Russell Tovey has spoken out about the impact of going to school under the homophobic Section 28 – when “being gay was wrong, dangerous, and disgusting”.
Tovey, currently starring in the ITV thriller The Sister, revealed that as a teenager he would sneak into libraries to look at Tom of Finland’s homoerotic nudes, terrified he would be caught.
“My generation, we had Section 28,” Tovey told The Independent – the homophobic legislation introduced by Margaret Thatcher that meant until 2003 it was illegal for schools and local authorities to “promote” homosexuality.

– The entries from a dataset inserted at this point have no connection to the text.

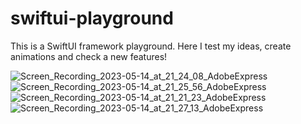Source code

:# swiftui-playground

This is a SwiftUI framework playground. Here I test my ideas, create animations and check a new features!

![Screen_Recording_2023-05-14_at_21_24_08_AdobeExpress](https://github.com/TernovoiD/swiftui-playground/assets/121759315/9cde8216-899e-4d7c-b506-d9c68603f9e8)![Screen_Recording_2023-05-14_at_21_25_56_AdobeExpress](https://github.com/TernovoiD/swiftui-playground/assets/121759315/81d892ac-f0af-41b3-97fa-e9473320a9b5)![Screen_Recording_2023-05-14_at_21_21_23_AdobeExpress](https://github.com/TernovoiD/swiftui-playground/assets/121759315/d8078cf0-8e23-4b15-85a0-f2a91385c1f8)![Screen_Recording_2023-05-14_at_21_27_13_AdobeExpress](https://github.com/TernovoiD/swiftui-playground/assets/121759315/243b8ad6-5bf6-4c50-9076-d846cccdc809)



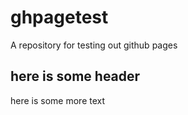 # ghpagetest
A repository for testing out github pages

## here is some header

here is some more text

“It was ‘male, female, that’s it. Anything else is weird, wrong, dangerous, disgusting, not acceptable’. So that’s what you were taught as a kid – you keep it a big, big secret and you don’t tell anyone,” Tovey continued.

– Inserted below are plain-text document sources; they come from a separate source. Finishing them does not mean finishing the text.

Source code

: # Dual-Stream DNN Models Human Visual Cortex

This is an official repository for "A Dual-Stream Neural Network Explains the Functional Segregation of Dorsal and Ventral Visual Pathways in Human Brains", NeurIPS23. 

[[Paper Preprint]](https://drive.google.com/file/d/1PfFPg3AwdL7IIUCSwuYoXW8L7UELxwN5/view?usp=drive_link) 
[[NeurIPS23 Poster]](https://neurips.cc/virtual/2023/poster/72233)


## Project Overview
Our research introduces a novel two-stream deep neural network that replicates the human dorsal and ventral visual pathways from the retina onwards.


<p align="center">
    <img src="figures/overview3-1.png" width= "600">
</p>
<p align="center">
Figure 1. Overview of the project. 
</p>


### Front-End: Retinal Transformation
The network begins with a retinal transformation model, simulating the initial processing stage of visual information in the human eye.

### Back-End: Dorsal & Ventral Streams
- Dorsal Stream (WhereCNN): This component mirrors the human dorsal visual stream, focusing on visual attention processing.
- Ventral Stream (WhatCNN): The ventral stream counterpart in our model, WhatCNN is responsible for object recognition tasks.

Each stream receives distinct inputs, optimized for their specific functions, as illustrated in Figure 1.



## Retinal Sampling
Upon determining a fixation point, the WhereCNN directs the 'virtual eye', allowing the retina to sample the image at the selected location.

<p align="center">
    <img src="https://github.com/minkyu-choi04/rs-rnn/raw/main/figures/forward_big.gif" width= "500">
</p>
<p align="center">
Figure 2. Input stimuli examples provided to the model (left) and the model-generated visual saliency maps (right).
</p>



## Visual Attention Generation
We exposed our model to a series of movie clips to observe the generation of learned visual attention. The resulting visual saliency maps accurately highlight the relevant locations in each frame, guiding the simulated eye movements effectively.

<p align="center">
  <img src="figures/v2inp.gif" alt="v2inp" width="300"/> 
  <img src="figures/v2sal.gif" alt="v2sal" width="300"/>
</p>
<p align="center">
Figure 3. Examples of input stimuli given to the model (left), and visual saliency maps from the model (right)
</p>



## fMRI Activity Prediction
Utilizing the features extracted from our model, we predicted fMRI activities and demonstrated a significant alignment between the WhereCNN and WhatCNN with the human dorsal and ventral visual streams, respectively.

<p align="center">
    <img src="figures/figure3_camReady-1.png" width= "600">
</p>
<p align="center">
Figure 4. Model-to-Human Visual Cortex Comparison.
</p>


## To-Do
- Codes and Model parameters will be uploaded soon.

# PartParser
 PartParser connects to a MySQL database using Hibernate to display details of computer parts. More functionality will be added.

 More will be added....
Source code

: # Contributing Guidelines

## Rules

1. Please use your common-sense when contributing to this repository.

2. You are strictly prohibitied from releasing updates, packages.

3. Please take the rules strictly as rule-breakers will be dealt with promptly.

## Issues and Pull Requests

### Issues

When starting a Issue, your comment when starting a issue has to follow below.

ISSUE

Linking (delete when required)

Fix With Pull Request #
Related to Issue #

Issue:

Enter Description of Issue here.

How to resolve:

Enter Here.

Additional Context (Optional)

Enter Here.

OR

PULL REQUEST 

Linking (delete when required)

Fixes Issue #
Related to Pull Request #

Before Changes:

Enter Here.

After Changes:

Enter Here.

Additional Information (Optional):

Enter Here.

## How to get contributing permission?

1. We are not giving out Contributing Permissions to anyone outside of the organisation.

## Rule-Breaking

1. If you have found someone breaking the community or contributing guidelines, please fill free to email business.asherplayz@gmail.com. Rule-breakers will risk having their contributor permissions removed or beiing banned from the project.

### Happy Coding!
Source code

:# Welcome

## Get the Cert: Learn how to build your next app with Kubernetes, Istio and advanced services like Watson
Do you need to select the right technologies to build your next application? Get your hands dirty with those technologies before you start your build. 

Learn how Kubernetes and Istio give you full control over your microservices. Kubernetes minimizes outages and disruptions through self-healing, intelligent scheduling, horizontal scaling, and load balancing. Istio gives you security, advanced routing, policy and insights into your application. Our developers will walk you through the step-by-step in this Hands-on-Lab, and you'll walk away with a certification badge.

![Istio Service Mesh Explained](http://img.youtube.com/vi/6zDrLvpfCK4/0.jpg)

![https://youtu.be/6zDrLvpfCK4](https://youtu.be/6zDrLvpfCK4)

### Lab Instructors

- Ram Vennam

“We’re in a world now where people are choosing their pronouns. They’re having the opportunity to not define themselves by anything and their peers are accepting of that. I find that really inspiring and so exciting. And I’m slightly envious.”
Russell Tovey says his generation is ‘standing on the shoulders of giants’.

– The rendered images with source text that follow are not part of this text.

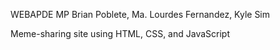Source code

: WEBAPDE MP
Brian Poblete, Ma. Lourdes Fernandez, Kyle Sim

Meme-sharing site using HTML, CSS, and JavaScript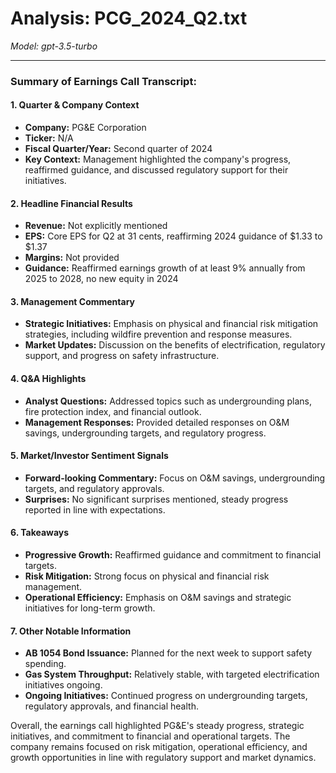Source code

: # Analysis: PCG_2024_Q2.txt

*Model: gpt-3.5-turbo*

---

### Summary of Earnings Call Transcript:

#### 1. **Quarter & Company Context**
   - **Company:** PG&E Corporation
   - **Ticker:** N/A
   - **Fiscal Quarter/Year:** Second quarter of 2024
   - **Key Context:** Management highlighted the company's progress, reaffirmed guidance, and discussed regulatory support for their initiatives.

#### 2. **Headline Financial Results**
   - **Revenue:** Not explicitly mentioned
   - **EPS:** Core EPS for Q2 at 31 cents, reaffirming 2024 guidance of $1.33 to $1.37
   - **Margins:** Not provided
   - **Guidance:** Reaffirmed earnings growth of at least 9% annually from 2025 to 2028, no new equity in 2024

#### 3. **Management Commentary**
   - **Strategic Initiatives:** Emphasis on physical and financial risk mitigation strategies, including wildfire prevention and response measures.
   - **Market Updates:** Discussion on the benefits of electrification, regulatory support, and progress on safety infrastructure.

#### 4. **Q&A Highlights**
   - **Analyst Questions:** Addressed topics such as undergrounding plans, fire protection index, and financial outlook.
   - **Management Responses:** Provided detailed responses on O&M savings, undergrounding targets, and regulatory progress.

#### 5. **Market/Investor Sentiment Signals**
   - **Forward-looking Commentary:** Focus on O&M savings, undergrounding targets, and regulatory approvals.
   - **Surprises:** No significant surprises mentioned, steady progress reported in line with expectations.

#### 6. **Takeaways**
   - **Progressive Growth:** Reaffirmed guidance and commitment to financial targets.
   - **Risk Mitigation:** Strong focus on physical and financial risk management.
   - **Operational Efficiency:** Emphasis on O&M savings and strategic initiatives for long-term growth.

#### 7. **Other Notable Information**
   - **AB 1054 Bond Issuance:** Planned for the next week to support safety spending.
   - **Gas System Throughput:** Relatively stable, with targeted electrification initiatives ongoing.
   - **Ongoing Initiatives:** Continued progress on undergrounding targets, regulatory approvals, and financial health.

Overall, the earnings call highlighted PG&E's steady progress, strategic initiatives, and commitment to financial and operational targets. The company remains focused on risk mitigation, operational efficiency, and growth opportunities in line with regulatory support and market dynamics.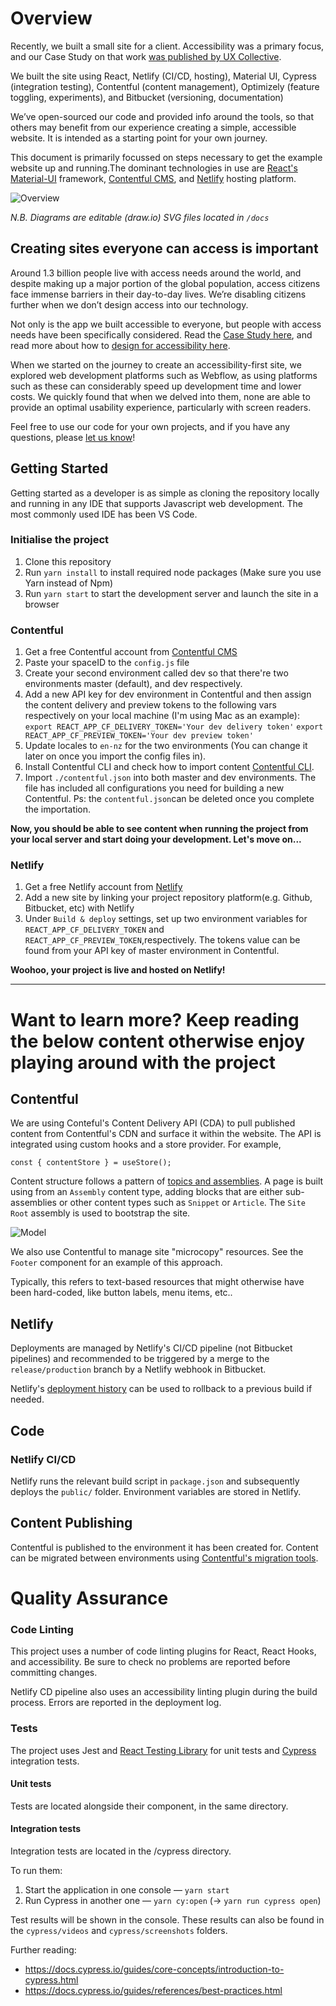 # Overview #

Recently, we built a small site for a client. Accessibility was a primary focus, and our Case Study on that work [was published by UX Collective](https://uxdesign.cc/our-work-with-the-global-centre-of-possibility-e58f6211f817). 

We built the site using React, Netlify (CI/CD, hosting), Material UI, Cypress (integration testing), Contentful (content management), Optimizely (feature toggling, experiments), and Bitbucket (versioning, documentation)

We’ve open-sourced our code and provided info around the tools, so that others may benefit from our experience creating a simple, accessible website. It is intended as a starting point for your own journey.

This document is primarily focussed on steps necessary to get the example website up and running.The dominant technologies in use are [React's Material-UI](https://material-ui.com) framework, 
[Contentful CMS](https://www.contentful.com), and [Netlify](https://www.netlify.com) hosting platform.

![Overview](./docs/architecture.svg)

_N.B. Diagrams are editable (draw.io) SVG files located in `/docs`_

## Creating sites everyone can access is important ##

Around 1.3 billion people live with access needs around the world, and despite making up a major portion of the global population, access citizens face immense barriers in their day-to-day lives. We’re disabling citizens further when we don’t design access into our technology. 

Not only is the app we built accessible to everyone, but people with access needs have been specifically considered. Read the [Case Study here](https://uxdesign.cc/our-work-with-the-global-centre-of-possibility-e58f6211f817), and read more about how to [design for accessibility here](https://medium.com/propellerhead/accessing-the-25-who-cant-how-to-design-for-accessibility-5f69ad0c5765).

When we started on the journey to create an accessibility-first site, we explored web development platforms such as Webflow, as using platforms such as these can considerably speed up development time and lower costs. We quickly found that when we delved into them, none are able to provide an optimal usability experience, particularly with screen readers. 

Feel free to use our code for your own projects, and if you have any questions, please [let us know](mailto:info@propellerhead.co.nz)!

## Getting Started ##

Getting started as a developer is as simple as cloning the repository locally and running in any IDE that supports Javascript web development. The most commonly used IDE has been VS Code.

### Initialise the project ###

1. Clone this repository 
2. Run `yarn install` to install required node packages (Make sure you use Yarn instead of Npm)
3. Run `yarn start` to start the development server and launch the site in a browser

### Contentful ###

1. Get a free Contentful account from [Contentful CMS](https://www.contentful.com)
2. Paste your spaceID to the `config.js` file
3. Create your second environment called dev so that there're two environments master (default), and dev respectively. 
4. Add a new API key for dev environment in Contentful and then assign the content delivery and preview tokens to the following vars respectively on your local machine (I'm using Mac as an example):
   `export REACT_APP_CF_DELIVERY_TOKEN='Your dev delivery token'`
   `export REACT_APP_CF_PREVIEW_TOKEN='Your dev preview token'`
5. Update locales to `en-nz` for the two environments (You can change it later on once you import the config files in).
6. Install Contentful CLI and check how to import content [Contentful CLI](https://www.contentful.com/developers/docs/tutorials/cli/import-and-export/).
7. Import `./contentful.json` into both master and dev environments. The file has included all configurations you need for building a new Contentful. Ps: the `contentful.json`can be deleted once you complete the importation.

**Now, you should be able to see content when running the project from your local server and start doing your development. Let's move on...**

### Netlify ###

1. Get a free Netlify account from [Netlify](https://www.netlify.com)
2. Add a new site by linking your project repository platform(e.g. Github, Bitbucket, etc) with Netlify
3. Under `Build & deploy` settings, set up two environment variables for `REACT_APP_CF_DELIVERY_TOKEN` and `REACT_APP_CF_PREVIEW_TOKEN`,respectively. The tokens value can be found from your API key of master environment in Contentful.

**Woohoo, your project is live and hosted on Netlify!**

--------------------------------------------------------

# Want to learn more? Keep reading the below content otherwise enjoy playing around with the project #

## Contentful

We are using Conteful's Content Delivery API (CDA) to pull published content from Contentful's CDN and surface it within the 
website. The API is integrated using custom hooks and a store provider. For example,

`const { contentStore } = useStore();`

Content structure follows a pattern of [topics and assemblies](https://www.contentful.com/help/topics-and-assemblies/). A page is built using  from an `Assembly` content type, adding blocks that are either sub-assemblies or other content types such as `Snippet` or `Article`. The `Site Root` assembly is used to bootstrap the site.

![Model](./docs/contentmodel.png)

We also use Contentful to manage site "microcopy" resources. See the `Footer` component for an example of this approach.

Typically, this refers to text-based resources that might otherwise have been hard-coded, like button labels, menu items, etc..

## Netlify

Deployments are managed by Netlify's CI/CD pipeline (not Bitbucket pipelines) and recommended to be triggered by a merge to the `release/production` branch by a Netlify webhook in Bitbucket.

Netlify's [deployment history](https://app.netlify.com/sites/cop-develop/deploys) can be used to rollback to a previous build if needed.


## Code

### Netlify CI/CD

Netlify runs the relevant build script in `package.json` and subsequently deploys the `public/` folder. Environment variables are stored in Netlify.

## Content Publishing

Contentful is published to the environment it has been created for. Content can be migrated between environments using [Contentful's migration tools](https://github.com/contentful/contentful-migration/blob/master/README.md#reference-documentation).

# Quality Assurance

### Code Linting

This project uses a number of code linting plugins for React, React Hooks, and accessibility. Be sure to check no problems are reported before committing changes. 

Netlify CD pipeline also uses an accessibility linting plugin during the build process. Errors are reported in the deployment log.

### Tests

The project uses Jest and [React Testing Library](https://reactjs.org/docs/testing-recipes.html) for unit tests and [Cypress](https://www.cypress.io) integration tests.

#### Unit tests
Tests are located alongside their component, in the same directory. 

#### Integration tests
Integration tests are located in the /cypress directory.

 To run them:
  1. Start the application in one console — `yarn start`
  2. Run Cypress in another one — `yarn cy:open` (-> `yarn run cypress open`)

Test results will be shown in the console. These results can also be found in the `cypress/videos` and `cypress/screenshots` folders.

Further reading: 
  - https://docs.cypress.io/guides/core-concepts/introduction-to-cypress.html
  - https://docs.cypress.io/guides/references/best-practices.html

Russell Tovey, who’s also known for his roles in Years & Years, Being Human and Looking, added that there’s also been huge progress between his generation and the generation of gay men older than him.
“Generations above us would be super envious of the fact that I’m able to sit and talk to you like this now,” he acknowledged.
For people a decade or so older, “being gay was illegal, their friends died of AIDS, they had no rights… and now here I am in a world where we can get married and have kids and it’s all becoming normal”, he said.
“I’m standing on the shoulders of giants. What they did for us, to be able to sit here now and just talk like this… you can’t ever thank them enough.”